::: Text block :::

Her book, That Librarian, was sent to me by her publisher so that I might review it. Her publisher, by the way, is the same publisher of the best-selling Harry Potter series. So, entrusted with offering my take on her book, I shall attempt to carry out my assigned chore – though, in fact, it is not a chore at all, but a privilege.

But to do so, it must first point out that the examples of the campaign waged against her by Michael Lunsford of St. Martinville, head of some wacko outfit called Citizens for a New Louisiana (of Lafayette), a local internet troll named Ryan Thames and their ilk give ample evidence that when you’re an a$$hole, you tend to talk out of your a$$.

What else could possibly explain an Aug. 14, 2022, email that said in part, “Continue with your LGBT agenda on our children cause (sic) we gonna (sic) put ur (sic) fat evil commie PEDO azz (sic) in the dirt very soon bitch. You can’t hide. We know where you work + live…you have a LARGE target on your back. Click, click…see you soon.”

::: Supplied data :::

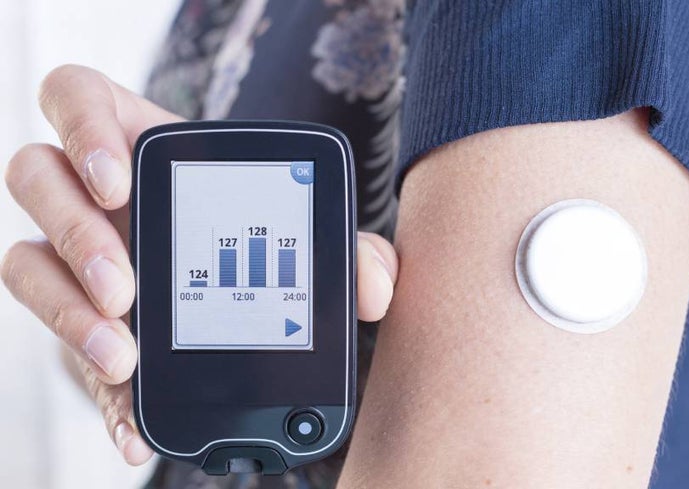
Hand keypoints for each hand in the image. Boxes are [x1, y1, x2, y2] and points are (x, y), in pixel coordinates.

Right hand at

:::

Requirement 1 »
List every word in the quoted email of the review of That Librarian that is followed by "(sic)".
Requirement 2 »
Write the next part of the review of That Librarian, picking up right after the quoted email.

Final answer 1 »
cause, gonna, ur, azz

Final answer 2 »
Several observations must be made at this point. Ms. Jones is a librarian at a public school in Livingston Parish. “We know where you work” would appear to be a direct threat on a school and its occupants. Have we learned nothing of this kind of rhetoric? Threatening a teacher and by extension her students is nothing less than a act of terror. It was an anonymous threat, sent by a coward hiding behind a keyboard, but a coward nonetheless. The sender was also obviously mentally disturbed. No one but a sick, sociopathic person would post such a threat.

The second observation is where the hell was law enforcement on this? Ms. Jones, taking the threat seriously, reported it to both the Livingston Parish Sheriff’s Office and to the FBI. Neither agency acted on this threat. God forbid, if this threat should turn in the worst-case scenario, then Sheriff Jason Ard is going to have some “Ard questions” to answer regard his inactivity. It’s easy to trace an anonymous email and Ard knows it. Yet he extended no effort to discern if it was a threat to be taken seriously.

And Thames, that tower of intellect, posted this incredible message on his Facebook page (as he hid behind his keyboard), “The reality is they are grooming an entire generation so that ‘they’ can feel comfortable and so children will be less resistant to inappropriate advances. ‘They’…are working in your schools and librarys (sic) to push this agenda.”

Well, Thames, perhaps if you had worked a little harder in your school, you’d know that the plural for library is libraries, not librarys.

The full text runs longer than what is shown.